• Task item: What lines of the data below include the word "Macherio"? Report them by copying each.
== Input for this task
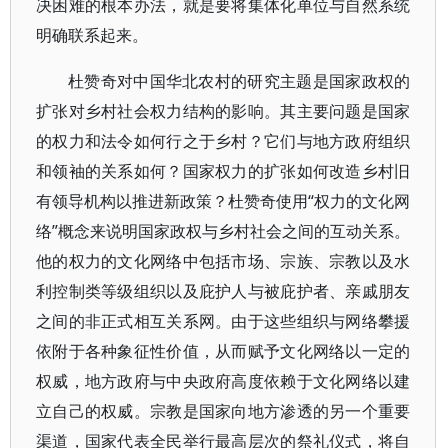
决困难的根本办法，就是要将集体化单位与自然系统
明确联系起来。
杜赞奇对中国华北农村的研究主题是国家政权的
扩张对乡村社会权力结构的影响。其主要问题是国家
的权力和法令如何行之于乡村？它们与地方政府组织
和领袖的关系如何？国家权力的扩张如何改造乡村旧
有领导机构以推进新政策？杜赞奇使用“权力的文化网
络”概念来说明国家政权与乡村社会之间的互动关系。
他的权力的文化网络中包括市场、宗族、宗教以及水
利控制类等级组织以及庇护人与被庇护者、亲戚朋友
之间的非正式相互关系网。由于这些组织与网络攀援
依附于各种象征性价值，从而赋予文化网络以一定的
权威，地方政府与中央政府高度依赖于文化网络以建
立自己的权威。宗教是国家向地方渗透的另一个重要
渠道，国家代表全民举行最高层次的祭礼仪式，将自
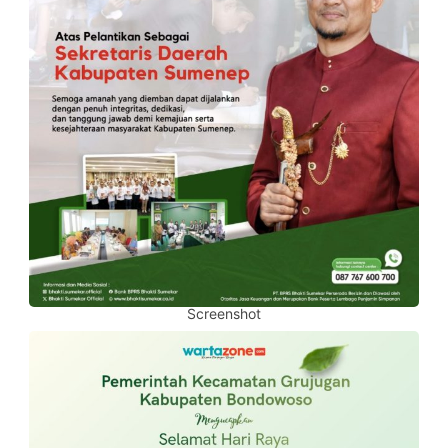
Screenshot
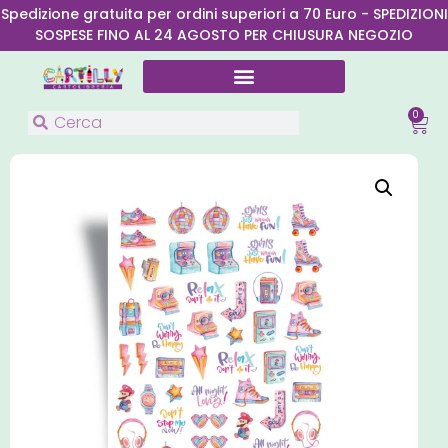
Spedizione gratuita per ordini superiori a 70 Euro - SPEDIZIONI
SOSPESE FINO AL 24 AGOSTO PER CHIUSURA NEGOZIO
0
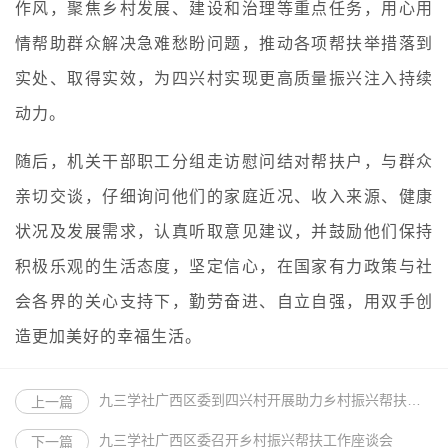
作风，聚焦乡村发展、建设和治理等重点任务，用心用
情帮助群众解决急难愁盼问题，推动各项帮扶举措落到
实处、取得实效，为四兴村实现更高质量振兴注入持续
动力。
随后，机关干部职工分组走访慰问结对帮扶户，与群众
亲切交谈，仔细询问他们的家庭近况、收入来源、健康
状况及发展需求，认真听取意见建议，并鼓励他们保持
积极乐观的生活态度，坚定信心，在国家有力政策与社
会各界的关心支持下，勤劳奋进、自立自强，用双手创
造更加美好的幸福生活。
九三学社广西区委到四兴村开展助力乡村振兴帮扶活动
上一篇
九三学社广西区委召开乡村振兴帮扶工作座谈会
下一篇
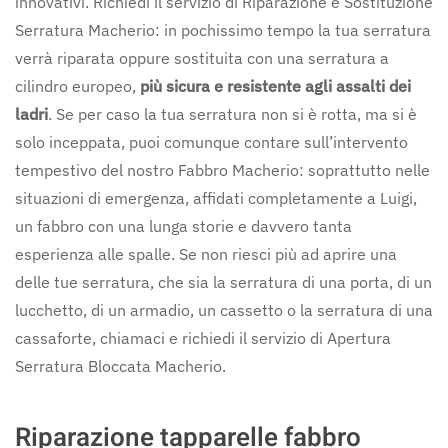
innovativi. Richiedi il servizio di Riparazione e Sostituzione
Serratura Macherio: in pochissimo tempo la tua serratura
verrà riparata oppure sostituita con una serratura a
cilindro europeo,
più sicura e resistente agli assalti dei
ladri
. Se per caso la tua serratura non si è rotta, ma si è
solo inceppata, puoi comunque contare sull’intervento
tempestivo del nostro Fabbro Macherio: soprattutto nelle
situazioni di emergenza, affidati completamente a Luigi,
un fabbro con una lunga storie e davvero tanta
esperienza alle spalle. Se non riesci più ad aprire una
delle tue serratura, che sia la serratura di una porta, di un
lucchetto, di un armadio, un cassetto o la serratura di una
cassaforte, chiamaci e richiedi il servizio di Apertura
Serratura Bloccata Macherio.
Riparazione tapparelle fabbro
====
• Solved problem:
Serratura Macherio: in pochissimo tempo la tua serratura
tempestivo del nostro Fabbro Macherio: soprattutto nelle
Serratura Bloccata Macherio.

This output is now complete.